As AI systems become more and more integral to our daily lives, the demand for skilled people to work with and build these systems will only continue to grow. Historically, data scientists were essential to building and managing AI systems. However, as AI systems become easier to use and more accessible, are data scientists still essential to making AI systems work for most organizations?
AI systems are data-driven, so it’s important to know how to leverage data to deliver results. Typically, data scientists are tasked with developing models to transform large amounts of data into insights and patterns. These insights can be used for a variety of activities, from descriptive and diagnostic analytics to advanced machine learning models, applicable to all seven AI models.
Despite all the relevant skills that data scientists bring, they are highly skilled, expensive, and hard to find. The speed at which organizations are looking to implement and leverage AI capabilities far outpaces the market’s ability to supply skilled and experienced data scientists.
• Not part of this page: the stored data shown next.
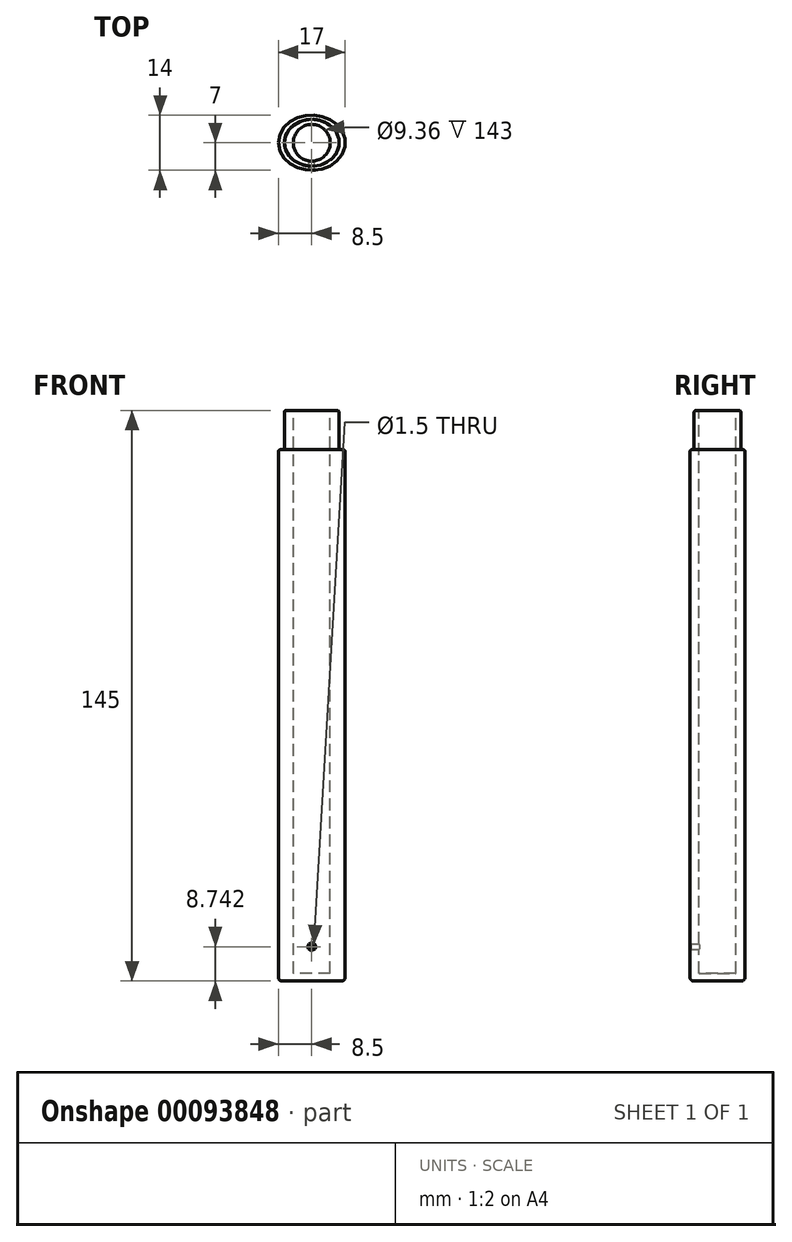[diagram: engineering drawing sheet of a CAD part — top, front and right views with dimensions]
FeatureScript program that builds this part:
annotation { "Feature Type Name" : "Feature", "Feature Type Description" : "" }
export const myFeature = defineFeature(function(context is Context, id is Id, definition is map)
    precondition{}
    {
        {
            var Q0;
            Q0=qCreatedBy(makeId("Top.planeOp"),FACE);
            var sketch = newSketch(context, id + "F0", { "sketchPlane" : qUnion([Q0])});
            skEllipse(sketch, "E0", {"center": v(0, 0) * mm, "majorRadius": 8.5 * mm, "minorRadius": 7 * mm, "majorAxis": v(-1, 0)});
            skCircle(sketch, "E1", {"center": v(0, 0) * mm, "radius": 4.55 * mm});
            skSolve(sketch);
        }
        {
            var Q0;
            Q0=qSketchRegion(id+"F0",true);
            var Q1;
            Q1=makeQuery(id+"F0.imprint","IMPRINT",FACE,{"disambiguationData":[TD([[makeQuery(id+"F0.imprint","IMPRINT",EDGE,{"derivedFrom":sQuery(id+"F0.wireOp",EDGE,"E1")}),1.0]])]});
            extrude(context, id + "F1", {"entities" : qUnion([Q0, Q1]), "depth" : 135 * mm});
        }
        {
            var Q0;
            Q0=makeQuery(id+"F1.opExtrude","CAP_FACE",FACE,{"disambiguationData":[OSD([sQuery(id+"F0.wireOp",EDGE,"E0")])],"isStart":false});
            var sketch = newSketch(context, id + "F2", { "sketchPlane" : qUnion([Q0])});
            skEllipse(sketch, "E2", {"center": v(0, 0) * mm, "majorRadius": 6.95 * mm, "minorRadius": 5.95 * mm, "majorAxis": v(-1, 0)});
            skSolve(sketch);
        }
        {
            var Q0;
            Q0=makeQuery(id+"F2.imprint","IMPRINT",FACE,{"disambiguationData":[TD([[makeQuery(id+"F2.imprint","IMPRINT",EDGE,{"derivedFrom":sQuery(id+"F2.wireOp",EDGE,"E2")}),1.0]])]});
            extrude(context, id + "F3", {"entities" : qUnion([Q0]), "operationType" : NewBodyOperationType.ADD, "depth" : 10 * mm});
        }
        {
            var Q0;
            Q0=makeQuery(id+"F3.opExtrude","CAP_FACE",FACE,{"disambiguationData":[OSD([sQuery(id+"F2.wireOp",EDGE,"E2")])],"isStart":false});
            var sketch = newSketch(context, id + "F4", { "sketchPlane" : qUnion([Q0])});
            skCircle(sketch, "E3", {"center": v(0, 0) * mm, "radius": 4.68 * mm});
            skSolve(sketch);
        }
        {
            var Q0;
            Q0=makeQuery(id+"F4.imprint","IMPRINT",FACE,{"disambiguationData":[TD([[makeQuery(id+"F4.imprint","IMPRINT",EDGE,{"derivedFrom":sQuery(id+"F4.wireOp",EDGE,"E3")}),1.0]])]});
            extrude(context, id + "F5", {"entities" : qUnion([Q0]), "operationType" : NewBodyOperationType.REMOVE, "oppositeDirection" : true, "depth" : 143 * mm});
        }
        {
            var Q0;
            Q0=makeQuery(id+"F5.boolean.opBoolean","COPY",EDGE,{"derivedFrom":makeQuery(id+"F5.opExtrude","CAP_EDGE",EDGE,{"disambiguationData":[OSD([sQuery(id+"F4.wireOp",EDGE,"E3")])],"isStart":true})});
            var Q1;
            Q1=makeQuery(id+"F3.opExtrude","CAP_EDGE",EDGE,{"disambiguationData":[OSD([sQuery(id+"F2.wireOp",EDGE,"E2")])],"isStart":false});
            var Q2;
            Q2=makeQuery(id+"F1.opExtrude","CAP_EDGE",EDGE,{"disambiguationData":[OSD([sQuery(id+"F0.wireOp",EDGE,"E0")])],"isStart":false});
            fillet(context, id + "F6", {"entities" : qUnion([Q0, Q1, Q2]), "radius" : .5 * mm, "tangentPropagation" : true, "allowEdgeOverflow" : false});
        }
        {
            var Q0;
            Q0=makeQuery(id+"F1.opExtrude","CAP_EDGE",EDGE,{"disambiguationData":[OSD([sQuery(id+"F0.wireOp",EDGE,"E0")])],"isStart":true});
            fillet(context, id + "F7", {"entities" : qUnion([Q0]), "radius" : 1 * mm, "tangentPropagation" : true, "allowEdgeOverflow" : false});
        }
        {
            var Q0;
            Q0=qCreatedBy(makeId("Front.planeOp"),FACE);
            var sketch = newSketch(context, id + "F8", { "sketchPlane" : qUnion([Q0])});
            skCircle(sketch, "E4", {"center": v(0, 8.74) * mm, "radius": 0.75 * mm});
            skSolve(sketch);
        }
        {
            var Q0;
            Q0=qSketchRegion(id+"F8",true);
            extrude(context, id + "F9", {"entities" : qUnion([Q0]), "operationType" : NewBodyOperationType.REMOVE, "depth" : 25 * mm});
        }
        {
            var Q0;
            Q0=makeQuery(id+"F9.boolean.opBoolean","INTERSECT",EDGE,{"derivedFrom":[makeQuery(id+"F1.opExtrude","SWEPT_FACE",FACE,{"disambiguationData":[OSD([sQuery(id+"F0.wireOp",EDGE,"E0")])]}),makeQuery(id+"F9.opExtrude","SWEPT_FACE",FACE,{"disambiguationData":[OSD([sQuery(id+"F8.wireOp",EDGE,"E4")])]})]});
            fillet(context, id + "F10", {"entities" : qUnion([Q0]), "radius" : .2 * mm, "tangentPropagation" : true, "allowEdgeOverflow" : false});
        }
    });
Using and creating AI modelsWhen we think about the skills needed today and in the future, we must first distinguish between the need to build AI models from scratch and simply use the models that are already developed. The power of generative AI systems and extended language models (LLMs) has proven that easy access to AI capabilities is within everyone’s reach and produces spectacular results.
You don’t need to be a data scientist to get the most out of LLM systems. Users will increasingly find AI capabilities embedded in their everyday tools and applications. So, simply using and leveraging AI systems doesn’t require data scientist skills.
Instead, organizations will need to develop their communication engineering skills to take advantage of ready-made LLM systems. Learning effective communication engineering relies more on soft skills than hard skills. You don’t need math, programming, or statistical analysis skills to be a good communication engineer. Communication engineering requires knowing the right communication models for different situations and having strong critical thinking, creativity, collaboration, and communication skills. These liberal arts-based skills are more available and less expensive, and easier to cultivate with existing human resources than data scientists.
Fine Tuning and RAG: New SkillsBut what if you want to go further? While publicly available models can perform well for general needs, they don’t perform as well for private data, domain- and context-specific requirements, and tasks that aren’t as well-suited to the types of tasks that generative AI models were designed for. Of course, these public models are getting better every day, so the range of tasks that generative AI systems can perform is growing every day. Still, there’s the issue of private and domain-specific needs. For that, we need more advanced skills outside of rapid engineering and the associated general skills. However, it’s still not as intense as machine learning engineering or data science.
When we want to adapt a commonly trained machine learning model to more domain-specific responses, we use the following approach fine tuning. Fine-tuning involves collecting lots of examples of specific prompts and responses, and then feeding those examples into the LLM API. For example, to fine-tune Open AI GPT models on your own datasets, you would collect sample datasets, and then use fairly basic Python scripts to feed those datasets into the OpenAI API to generate a custom, fine-tuned model.
In case we want LLMs to work on proprietary or custom data, we can use the Retrieval Augmented Generation (RAG) approach. With a RAG, we store our custom data in a database indexed using the same word vector approach that is the cornerstone of LLMs. Then, when a user makes a quick query, it first retrieves the relevant information from the database based on the query and then asks the LLM to respond to the user’s query based on the data provided to it as part of the quick context. The skills required to build a RAG are primarily programming skills to coordinate between the LLM and the database and data skills to collect and process the data that goes into the RAG database.
While data scientists can be helpful in the fine-tuning and RAG development process, they are not as necessary as they would be if you were developing a machine learning model from scratch. Since many tasks can be accomplished through rapid engineering, fine-tuning, and RAGs, the set of tasks that require data scientists and machine learning engineers continues to shrink.
Will Data Engineers Get What They’re Due?Data scientists remain essential to the continued development and advancement of AI, particularly in building and maintaining core models and performing the full range of tasks that data scientists perform outside of AI. However, the common thread that unites advanced model development, rapid engineering, fine-tuning, and RAG development is the need for good quality, relevant data.
While the role of data science and data scientists has been highlighted over the past decade, it’s becoming clear that data engineering deserves greater visibility. Data engineering is all about making data available for AI and analytics. Data engineers move data, ensure data consistency and cleanliness, and manage the data engineering pipelines that keep data flowing to systems that depend on a steady stream of good data. From this perspective, data engineers are even more critical to AI projects than data scientists. Perhaps data engineers will be the most important hire in the next decade to put AI into practice in the organization?